### Исходный текст
========
Поэтому неудивительно, что и стиль пастырского руководства у отца Александра Меня складывается особый, если так корректно сказать, не по преданию, а по Писанию. Он не требовал послушания и часто даже не давал советы, всегда оставляя возможность свободного выбора. Задача была воспитать зрелого и ответственного человека, способного на самораскрытие в труде и творчестве во имя Бога и Церкви. Христианская ответственность, по Меню, базируется на сознательной вере и на образованности. Кто-то не принимал такого стиля пастырства, а кто-то, наоборот, видел в этом что-то большее, чем пастырство и воспринимал отца Александра не как духовника, а как духовного друга, способного помочь, подсказать и дать адекватные ответы на сложные волнующие вопросы. [Зоя Масленникова отмечает: «Многие желали и даже требовали от него точного детального руководства, пытались вручить ему свою свободу, потому что проникались полным доверием к своему пастырю. Он никогда на это не шел. Терпеливо ждал созревания, приучал к самостоятельности и ответственности, готовил к творческому поиску индивидуального, неповторимого христианского пути».] Поэтому неудивительно, что вокруг него было так много свободолюбивых интеллигентов, не терпящих и тени нажима.
========
### Исходные данные
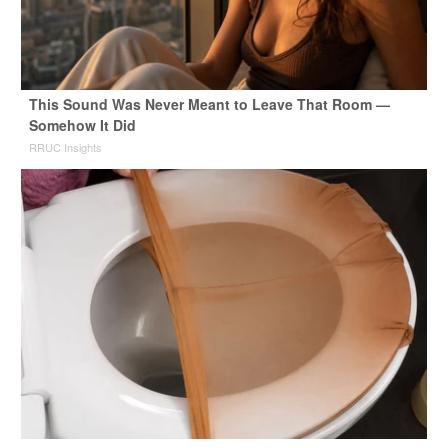
This Sound Was Never Meant to Leave That Room —
Somehow It Did
RRUC Insights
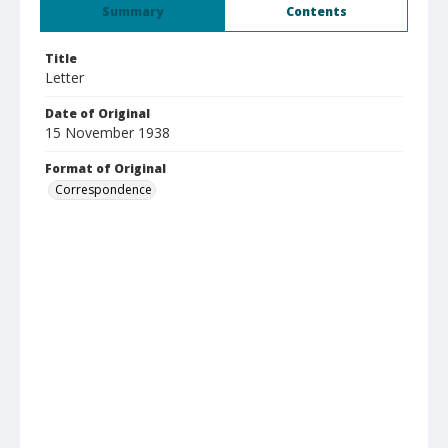
Summary
Contents
Title
Letter
Date of Original
15 November 1938
Format of Original
Correspondence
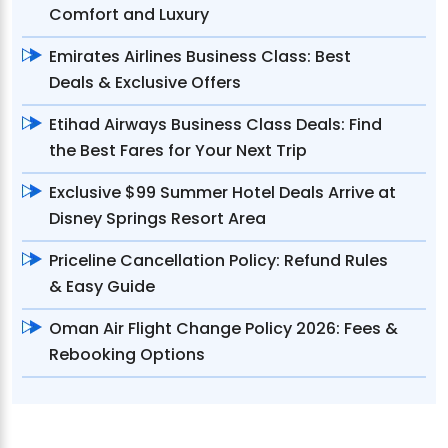
Comfort and Luxury
Emirates Airlines Business Class: Best
Deals & Exclusive Offers
Etihad Airways Business Class Deals: Find
the Best Fares for Your Next Trip
Exclusive $99 Summer Hotel Deals Arrive at
Disney Springs Resort Area
Priceline Cancellation Policy: Refund Rules
& Easy Guide
Oman Air Flight Change Policy 2026: Fees &
Rebooking Options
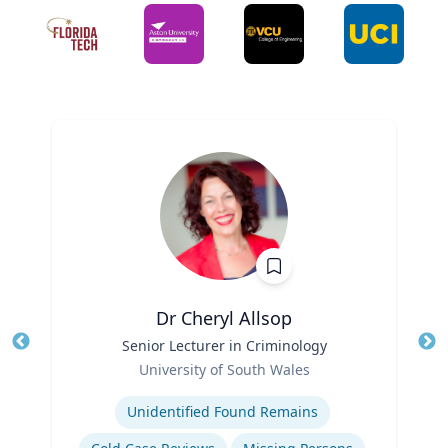
Dr Cheryl Allsop
Title
Senior Lecturer in Criminology
Tit
Role
University of South Wales
Ro
Expertise
Unidentified Found Remains
Ex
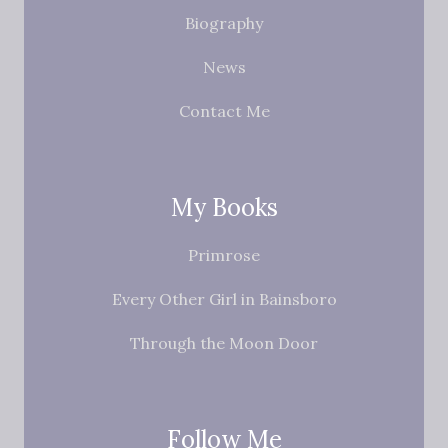
Biography
News
Contact Me
My Books
Primrose
Every Other Girl in Bainsboro
Through the Moon Door
Follow Me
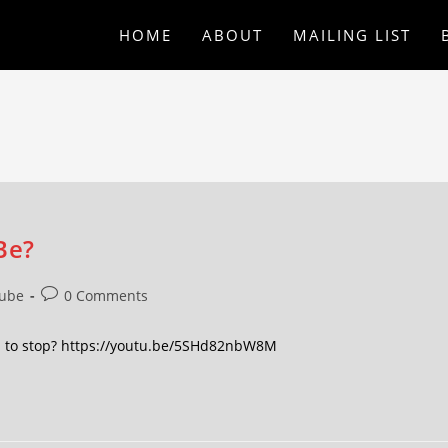
HOME
ABOUT
MAILING LIST
Be?
ube
0 Comments
en to stop? https://youtu.be/5SHd82nbW8M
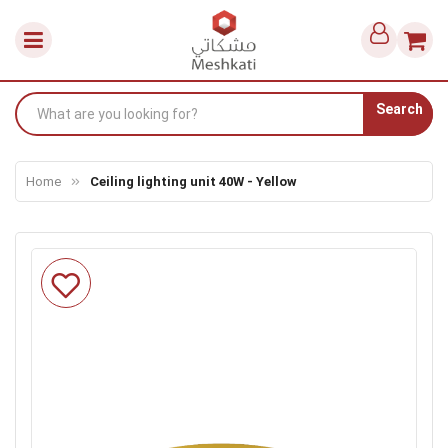
Search
Home
Ceiling lighting unit 40W - Yellow
Skip
to
the
end
of
the
images
gallery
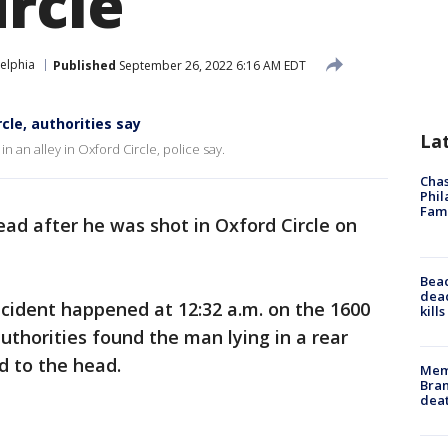
ircle
elphia
Published
September 26, 2022 6:16 AM EDT
cle, authorities say
La
 an alley in Oxford Circle, police say.
Chas
Phil
Fam
ad after he was shot in Oxford Circle on
Bea
dead
incident happened at 12:32 a.m. on the 1600
kill
uthorities found the man lying in a rear
d to the head.
Memp
Bran
dea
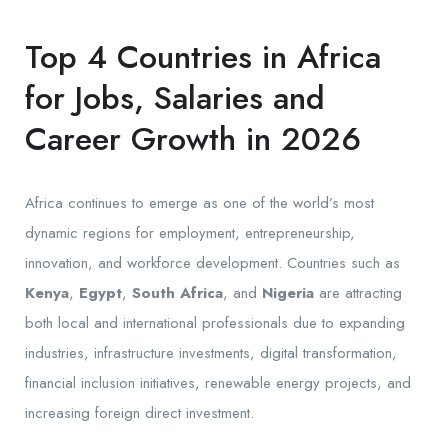
Top 4 Countries in Africa
for Jobs, Salaries and
Career Growth in 2026
Africa continues to emerge as one of the world’s most
dynamic regions for employment, entrepreneurship,
innovation, and workforce development. Countries such as
Kenya
,
Egypt
,
South Africa
, and
Nigeria
are attracting
both local and international professionals due to expanding
industries, infrastructure investments, digital transformation,
financial inclusion initiatives, renewable energy projects, and
increasing foreign direct investment.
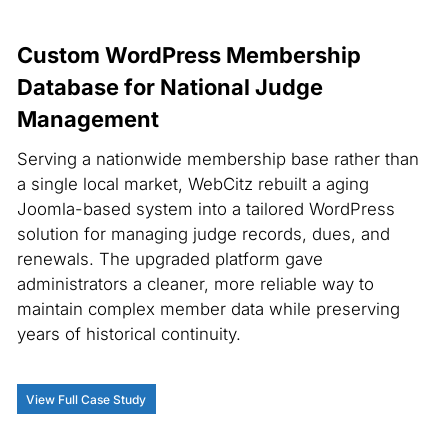
Custom WordPress Membership
Database for National Judge
Management
Serving a nationwide membership base rather than
a single local market, WebCitz rebuilt a aging
Joomla-based system into a tailored WordPress
solution for managing judge records, dues, and
renewals. The upgraded platform gave
administrators a cleaner, more reliable way to
maintain complex member data while preserving
years of historical continuity.
View Full Case Study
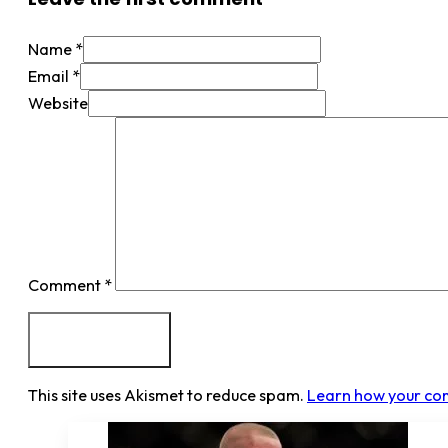
Name *
Email *
Website
Comment
*
This site uses Akismet to reduce spam.
Learn how your co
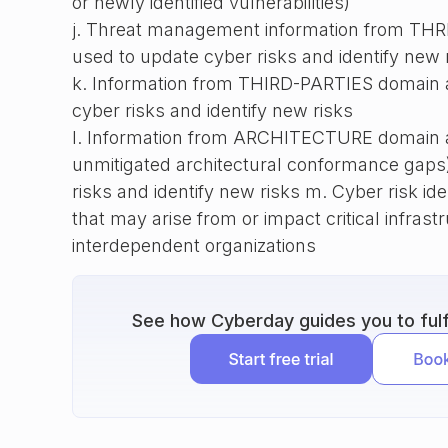
or newly identified vulnerabilities)
j. Threat management information from THRE
used to update cyber risks and identify new 
k. Information from THIRD-PARTIES domain ac
cyber risks and identify new risks
l. Information from ARCHITECTURE domain ac
unmitigated architectural conformance gaps)
risks and identify new risks m. Cyber risk ide
that may arise from or impact critical infrast
interdependent organizations
See how Cyberday guides you to fulfi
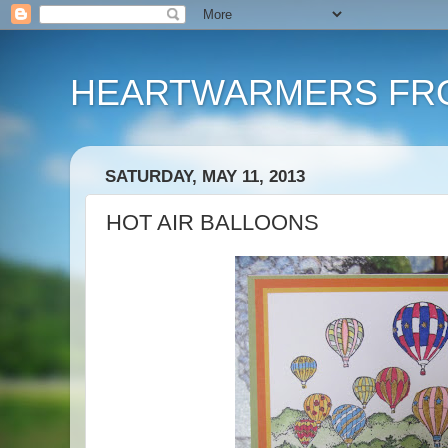
HEARTWARMERS FRO
SATURDAY, MAY 11, 2013
HOT AIR BALLOONS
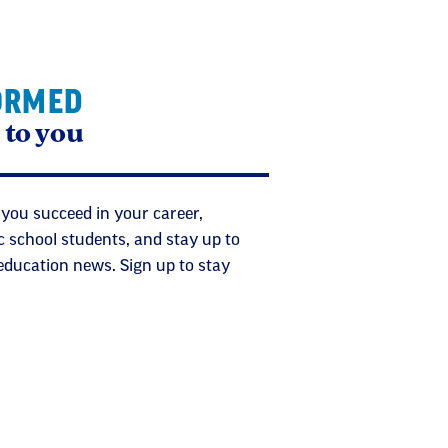
ORMED
 to you
 you succeed in your career,
c school students, and stay up to
 education news. Sign up to stay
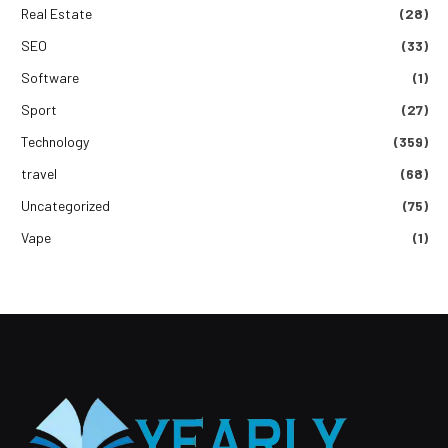
Real Estate
(28)
SEO
(33)
Software
(1)
Sport
(27)
Technology
(359)
travel
(68)
Uncategorized
(75)
Vape
(1)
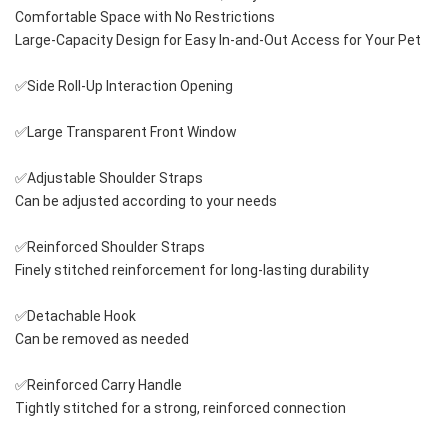
Comfortable Space with No Restrictions
Large-Capacity Design for Easy In-and-Out Access for Your Pet
✅Side Roll-Up Interaction Opening
✅Large Transparent Front Window
✅Adjustable Shoulder Straps
Can be adjusted according to your needs
✅Reinforced Shoulder Straps
Finely stitched reinforcement for long-lasting durability
✅Detachable Hook
Can be removed as needed
✅Reinforced Carry Handle
Tightly stitched for a strong, reinforced connection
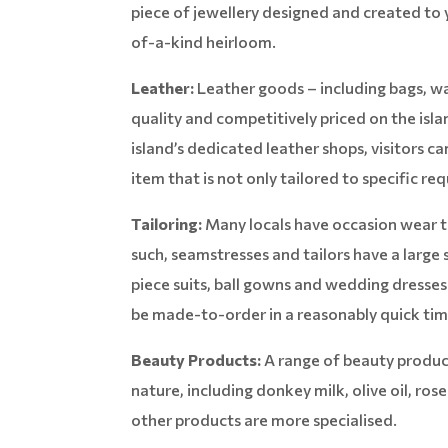
piece of jewellery designed and created to y
of-a-kind heirloom.
Leather:
Leather goods – including bags, wal
quality and competitively priced on the isl
island’s dedicated leather shops, visitors 
item that is not only tailored to specific re
Tailoring:
Many locals have occasion wear ta
such, seamstresses and tailors have a large 
piece suits, ball gowns and wedding dresses
be made-to-order in a reasonably quick tim
Beauty Products:
A range of beauty product
nature, including donkey milk, olive oil, ros
other products are more specialised.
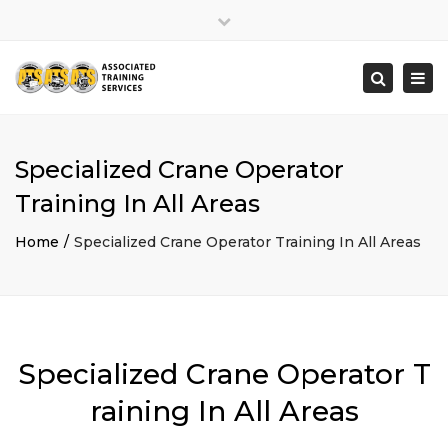
×
Close
top
Togg
Search
bar
navi
Specialized Crane Operator
Training In All Areas
Home
Specialized Crane Operator Training In All Areas
Specialized Crane Operator T
raining In All Areas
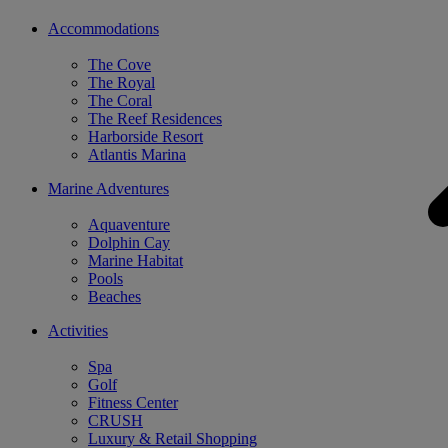
Accommodations
The Cove
The Royal
The Coral
The Reef Residences
Harborside Resort
Atlantis Marina
Marine Adventures
Aquaventure
Dolphin Cay
Marine Habitat
Pools
Beaches
Activities
Spa
Golf
Fitness Center
CRUSH
Luxury & Retail Shopping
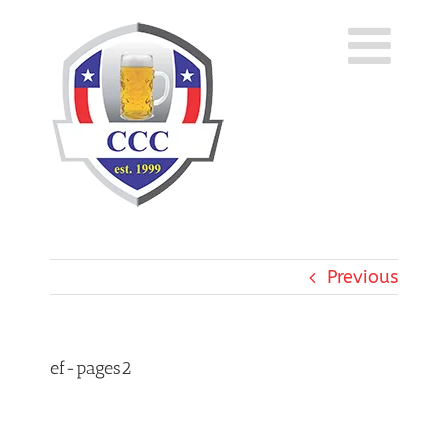
Skip
to
content
Previous
ef-pages2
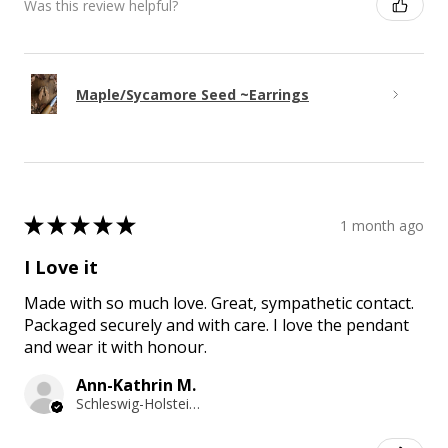
Was this review helpful?
Maple/Sycamore Seed ~Earrings
★
★
★
★
★
1 month ago
I Love it
Made with so much love. Great, sympathetic contact.
Packaged securely and with care. I love the pendant
and wear it with honour.
Ann-Kathrin M.
Schleswig-Holstein, Germany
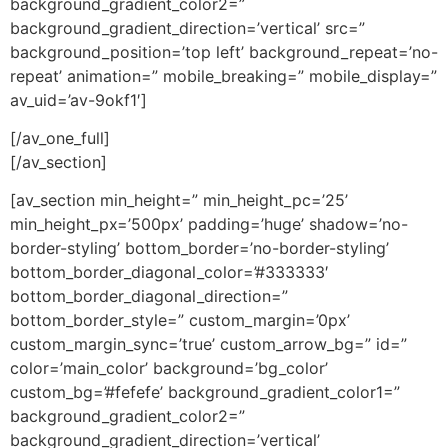
background_gradient_color2=”
background_gradient_direction=’vertical’ src=”
background_position=’top left’ background_repeat=’no-
repeat’ animation=” mobile_breaking=” mobile_display=”
av_uid=’av-9okf1′]
[/av_one_full]
[/av_section]
[av_section min_height=” min_height_pc=’25’
min_height_px=’500px’ padding=’huge’ shadow=’no-
border-styling’ bottom_border=’no-border-styling’
bottom_border_diagonal_color=’#333333′
bottom_border_diagonal_direction=”
bottom_border_style=” custom_margin=’0px’
custom_margin_sync=’true’ custom_arrow_bg=” id=”
color=’main_color’ background=’bg_color’
custom_bg=’#fefefe’ background_gradient_color1=”
background_gradient_color2=”
background_gradient_direction=’vertical’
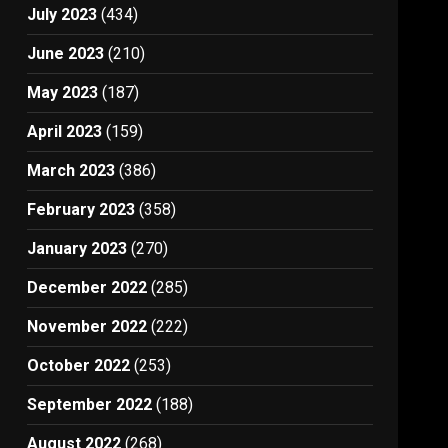
July 2023
(434)
June 2023
(210)
May 2023
(187)
April 2023
(159)
March 2023
(386)
February 2023
(358)
January 2023
(270)
December 2022
(285)
November 2022
(222)
October 2022
(253)
September 2022
(188)
August 2022
(268)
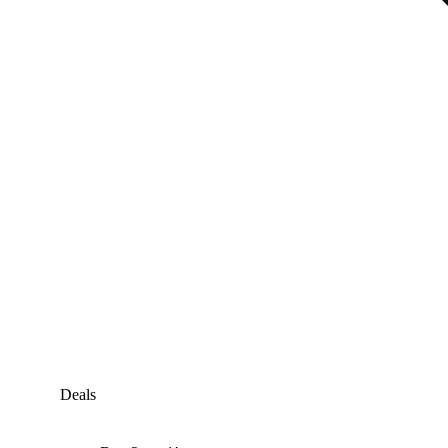
Deals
========
Продолжите текст о пастырском стиле отца Александра Меня с того места, где он обрывается. Записи не имеют отношения к тексту.

### Ответ
Отец Георгий Кочетков (до рукоположения Юрий Серафимович Кочетков) начал свою церковную деятельность ещё до момента принятия им священного сана. В своих воспоминаниях он пишет, что, ещё когда он учился в 10 классе школы, ему по-особенному открылась строчка из Евангелия: «Жатвы много, а делателей мало». «Меня это пронзило, – пишет он, – словно стрелой в сердце. Эта строчка стала для меня как бы главенствующей, я очень ярко почувствовал, что это именно то в духовной жизни, что больше всего “болит”». В 1968 году он читает катехизис митрополита Филарета Московского, беседу преподобного Серафима Саровского с Мотовиловым и книги отца Александра Меня (Библию полностью Юрий Кочетков прочел ещё в старших классах школы). К первому причастию в 1971 году он подходит уже с первым крестником (и оглашаемым) Александром Копировским.

Юрий Кочетков продолжает помогать своим знакомым в индивидуальной подготовке к крещению и сознательной жизни по вере. С 1978 года он начал проводить катехизацию взрослых людей в группах. Примерно в это же время архимандрит Иоанн Крестьянкин стал лично готовить его к принятию сана (дьяконская хиротония состоялась в 1983 году).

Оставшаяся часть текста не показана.